▶ _EXCERPT PROVIDED_:
A while back a reader asked if I could supply more information on good fats vs. bad fats,inparticularly monounsaturated fats(MUFA”s).Now that we are past the craze of the holidays and the new year I thought it would be a good time to touch on the subject.
When we talk about the fats we consume they are considered dietary fats.Dietary fat is one of the 3 macronutrients that provide energy for the body,the other 2 being protein and carbohydrates!Although most think they would like to eliminate all fats from their diets,fat is actually essential to your health as it supports a number of your body’s functions. If you try to avoid all fat, you risk getting insufficient amounts of fat-soluble vitamins and essential fatty acids. Also, in attempting to remove fat from your diet, you may wind up eating too many processed foods touted as low-fat or fat-free rather than healthier and naturally lower fat foods, such as fruits, vegetables, legumes and whole grains. Instead of doing away with fat in your diet, enjoy healthy fats in moderation.
Good vs. Bad
When we talk about dietary fats,they are broken into two catagories.The two catagories fats are broken into are good fats and bad fats.The Good fats are Polyunsaturated fats and Monounsaturated fats.The Bad fats are Saturated fats and Trans fats.Most fats that have a high percentage of saturated fat or trans fat are solid at room temperature. Because of this, they’re typically referred to as solid fats. They include beef fat, pork fat, shortening, stick margarine and butter.Foods made up mostly of monounsaturated and polyunsaturated fats are liquid at room temperature, such as olive oil, safflower oil, peanut oil and corn oil.
Monounsaturated Fats-Studies show that eating foods high in MUFA’s improves blood cholesterol levels,which can decrease your risk of cardiovascular disease.Also may benefit insulin levels and blood sugar control,which is helpful if you have type 2 diabetes.Foods high in MUFA’s include;macadamia nuts,olive oil,olives,hazelnuts,pecans,almonds,dry roasted peanuts,cashews,chicken & turkey.
Polyunsaturated Fats-Mainly found in plant based foods and oils,foods high in PUFA’S improves blood cholesterol levels, which can decrease your risk of heart disease,may also help decrease the risk of type 2 diabetes. One type of polyunsaturated fat, omega-3 fatty acids, may be especially beneficial to your heart. Omega-3s, found in some types of fatty fish, appear to decrease the risk of coronary artery disease. They may also protect against irregular heartbeats and help lower blood pressure levels.
How Do I Calculate What I Need?(Source: Dietary Guidelines for Americans, 2010)
Need help calculating what your daily fat intake should be in grams? Multiply your daily total calorie intake by the recommended percentage of fat intake. Divide that total by 9, which is the number of calories in a gram of fat. For example, here’s how a 7 percent saturated fat limit looks if you eat 2,000 calories a day. Multiply 2,000 by 0.07 to get 140 calories. Divide 140 by 9 to get about 15 grams of saturated fat.
Here are some tips to help you make over the fat in your diet:
- Read food labels and ingredient lists and avoid products with partially hydrogenated vegetable oil listed among the first ingredients.
- Saute with olive oil instead of butter.
- Use olive oil in salad dressings and marinades. Use canola oil when baking.
- Use egg substitutes instead of whole eggs when possible.
- Sprinkle slivered nuts or sunflower seeds on salads instead of bacon bits.
- Snack on a small handful of nuts rather than potato chips or processed crackers. Unsalted peanuts, walnuts, almonds and pistachios are good choices.
- Try nonhydrogenated peanut butter or other nonhydrogenated nut-butter spreads. Spread them on celery, bananas or whole-grain toast.

▶ _PROVIDED MATERIAL_:
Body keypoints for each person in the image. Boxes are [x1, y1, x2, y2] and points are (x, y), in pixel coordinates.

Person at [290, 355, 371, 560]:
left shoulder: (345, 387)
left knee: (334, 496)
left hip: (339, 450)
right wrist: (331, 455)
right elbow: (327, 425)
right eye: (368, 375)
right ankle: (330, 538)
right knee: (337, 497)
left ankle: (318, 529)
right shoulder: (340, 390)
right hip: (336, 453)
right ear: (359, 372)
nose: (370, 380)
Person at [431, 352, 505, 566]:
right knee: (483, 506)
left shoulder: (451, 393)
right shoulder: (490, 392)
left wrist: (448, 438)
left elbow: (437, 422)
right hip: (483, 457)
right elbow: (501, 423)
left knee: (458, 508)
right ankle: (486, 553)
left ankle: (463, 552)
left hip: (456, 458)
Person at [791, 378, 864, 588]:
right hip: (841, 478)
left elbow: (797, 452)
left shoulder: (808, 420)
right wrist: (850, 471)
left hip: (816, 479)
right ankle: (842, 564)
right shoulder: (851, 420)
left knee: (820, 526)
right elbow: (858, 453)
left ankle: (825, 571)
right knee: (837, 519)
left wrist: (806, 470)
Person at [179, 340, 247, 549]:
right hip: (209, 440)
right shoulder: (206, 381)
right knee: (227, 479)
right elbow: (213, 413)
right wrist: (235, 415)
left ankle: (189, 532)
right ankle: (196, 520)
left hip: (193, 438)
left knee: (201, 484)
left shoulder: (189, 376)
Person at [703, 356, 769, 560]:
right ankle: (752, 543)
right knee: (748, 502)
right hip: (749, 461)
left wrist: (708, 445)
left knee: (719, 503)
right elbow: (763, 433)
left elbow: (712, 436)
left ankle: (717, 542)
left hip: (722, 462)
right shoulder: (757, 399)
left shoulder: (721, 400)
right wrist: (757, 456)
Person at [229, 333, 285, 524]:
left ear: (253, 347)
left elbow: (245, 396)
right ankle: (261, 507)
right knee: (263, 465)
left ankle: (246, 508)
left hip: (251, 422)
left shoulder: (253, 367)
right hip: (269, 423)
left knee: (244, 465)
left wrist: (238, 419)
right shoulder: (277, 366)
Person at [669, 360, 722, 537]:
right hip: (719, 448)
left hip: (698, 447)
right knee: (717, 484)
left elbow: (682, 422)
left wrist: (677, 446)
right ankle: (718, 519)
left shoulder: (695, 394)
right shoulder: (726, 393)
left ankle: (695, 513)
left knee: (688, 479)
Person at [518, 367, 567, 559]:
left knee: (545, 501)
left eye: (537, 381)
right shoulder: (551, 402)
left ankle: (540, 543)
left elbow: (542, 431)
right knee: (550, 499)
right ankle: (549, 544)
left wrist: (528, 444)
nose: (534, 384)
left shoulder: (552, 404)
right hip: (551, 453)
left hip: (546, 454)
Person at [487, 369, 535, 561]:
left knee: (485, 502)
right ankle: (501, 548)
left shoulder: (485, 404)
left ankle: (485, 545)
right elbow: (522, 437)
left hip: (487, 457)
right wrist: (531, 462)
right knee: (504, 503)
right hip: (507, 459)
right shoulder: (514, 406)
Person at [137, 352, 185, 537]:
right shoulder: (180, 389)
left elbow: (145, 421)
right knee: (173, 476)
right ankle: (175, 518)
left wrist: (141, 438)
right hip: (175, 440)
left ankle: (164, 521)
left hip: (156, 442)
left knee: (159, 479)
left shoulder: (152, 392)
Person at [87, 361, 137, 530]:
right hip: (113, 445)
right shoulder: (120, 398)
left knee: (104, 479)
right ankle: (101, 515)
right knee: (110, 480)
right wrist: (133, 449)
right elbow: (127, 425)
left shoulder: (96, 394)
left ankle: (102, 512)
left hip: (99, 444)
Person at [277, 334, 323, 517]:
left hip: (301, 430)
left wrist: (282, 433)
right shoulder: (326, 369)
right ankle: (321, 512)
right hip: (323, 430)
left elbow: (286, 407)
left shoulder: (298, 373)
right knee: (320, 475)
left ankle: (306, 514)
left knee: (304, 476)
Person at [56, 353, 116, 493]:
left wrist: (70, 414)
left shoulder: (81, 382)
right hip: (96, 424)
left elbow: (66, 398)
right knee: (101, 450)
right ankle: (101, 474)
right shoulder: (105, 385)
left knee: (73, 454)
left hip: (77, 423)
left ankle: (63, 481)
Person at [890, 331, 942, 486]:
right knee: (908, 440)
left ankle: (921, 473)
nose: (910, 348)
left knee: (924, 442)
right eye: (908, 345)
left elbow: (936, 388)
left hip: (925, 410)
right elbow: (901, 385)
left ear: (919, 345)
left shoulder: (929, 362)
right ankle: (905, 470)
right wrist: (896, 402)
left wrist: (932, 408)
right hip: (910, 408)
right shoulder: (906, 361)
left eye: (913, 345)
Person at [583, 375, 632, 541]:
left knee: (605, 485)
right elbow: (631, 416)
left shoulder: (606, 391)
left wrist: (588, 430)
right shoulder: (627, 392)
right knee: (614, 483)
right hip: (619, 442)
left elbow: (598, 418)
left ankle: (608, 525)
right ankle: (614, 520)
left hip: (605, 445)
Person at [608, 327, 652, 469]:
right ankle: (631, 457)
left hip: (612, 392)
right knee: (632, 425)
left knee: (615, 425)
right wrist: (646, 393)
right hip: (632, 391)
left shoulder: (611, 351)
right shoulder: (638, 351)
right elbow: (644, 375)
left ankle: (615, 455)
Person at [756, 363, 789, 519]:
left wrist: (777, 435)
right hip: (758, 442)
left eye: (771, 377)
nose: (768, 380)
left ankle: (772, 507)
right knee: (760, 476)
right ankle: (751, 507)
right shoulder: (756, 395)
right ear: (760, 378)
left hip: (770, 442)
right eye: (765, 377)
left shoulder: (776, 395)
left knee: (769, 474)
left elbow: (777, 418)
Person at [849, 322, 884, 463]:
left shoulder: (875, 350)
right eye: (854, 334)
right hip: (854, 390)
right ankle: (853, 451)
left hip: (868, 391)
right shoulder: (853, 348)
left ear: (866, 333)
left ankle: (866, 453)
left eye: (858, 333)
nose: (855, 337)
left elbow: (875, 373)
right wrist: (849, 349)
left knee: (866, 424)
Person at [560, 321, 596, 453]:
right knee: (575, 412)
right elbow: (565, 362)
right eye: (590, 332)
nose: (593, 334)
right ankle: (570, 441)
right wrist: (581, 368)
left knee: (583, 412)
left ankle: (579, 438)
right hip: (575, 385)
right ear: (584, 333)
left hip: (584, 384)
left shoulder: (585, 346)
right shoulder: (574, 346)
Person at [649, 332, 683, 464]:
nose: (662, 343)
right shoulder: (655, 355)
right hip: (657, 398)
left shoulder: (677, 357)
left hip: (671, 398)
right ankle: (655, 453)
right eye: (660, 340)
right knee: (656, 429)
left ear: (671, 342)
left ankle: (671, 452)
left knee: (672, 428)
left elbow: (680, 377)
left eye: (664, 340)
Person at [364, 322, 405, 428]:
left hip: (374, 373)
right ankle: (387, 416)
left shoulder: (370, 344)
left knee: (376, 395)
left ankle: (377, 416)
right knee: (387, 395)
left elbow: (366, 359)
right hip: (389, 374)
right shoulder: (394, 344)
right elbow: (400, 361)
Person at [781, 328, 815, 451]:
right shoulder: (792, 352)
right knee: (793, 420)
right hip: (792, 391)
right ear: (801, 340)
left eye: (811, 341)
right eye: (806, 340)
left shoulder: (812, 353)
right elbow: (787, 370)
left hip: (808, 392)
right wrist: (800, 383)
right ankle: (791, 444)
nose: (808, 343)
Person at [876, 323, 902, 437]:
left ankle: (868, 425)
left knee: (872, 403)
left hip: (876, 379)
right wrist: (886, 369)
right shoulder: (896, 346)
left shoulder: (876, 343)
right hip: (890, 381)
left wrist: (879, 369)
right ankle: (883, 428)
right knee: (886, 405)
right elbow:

▶ _REQUIRED ACTIONS_:
a. In the text on dietary fats, how many calories does a gram of fat contain?
b. Transcribe the text on dietary fats between "- Use olive" and "or whole-grain toast.", inclusive.

▶ _ANSWER SET_:
a. Nine.

b.
- Use olive oil in salad dressings and marinades. Use canola oil when baking.
- Use egg substitutes instead of whole eggs when possible.
- Sprinkle slivered nuts or sunflower seeds on salads instead of bacon bits.
- Snack on a small handful of nuts rather than potato chips or processed crackers. Unsalted peanuts, walnuts, almonds and pistachios are good choices.
- Try nonhydrogenated peanut butter or other nonhydrogenated nut-butter spreads. Spread them on celery, bananas or whole-grain toast.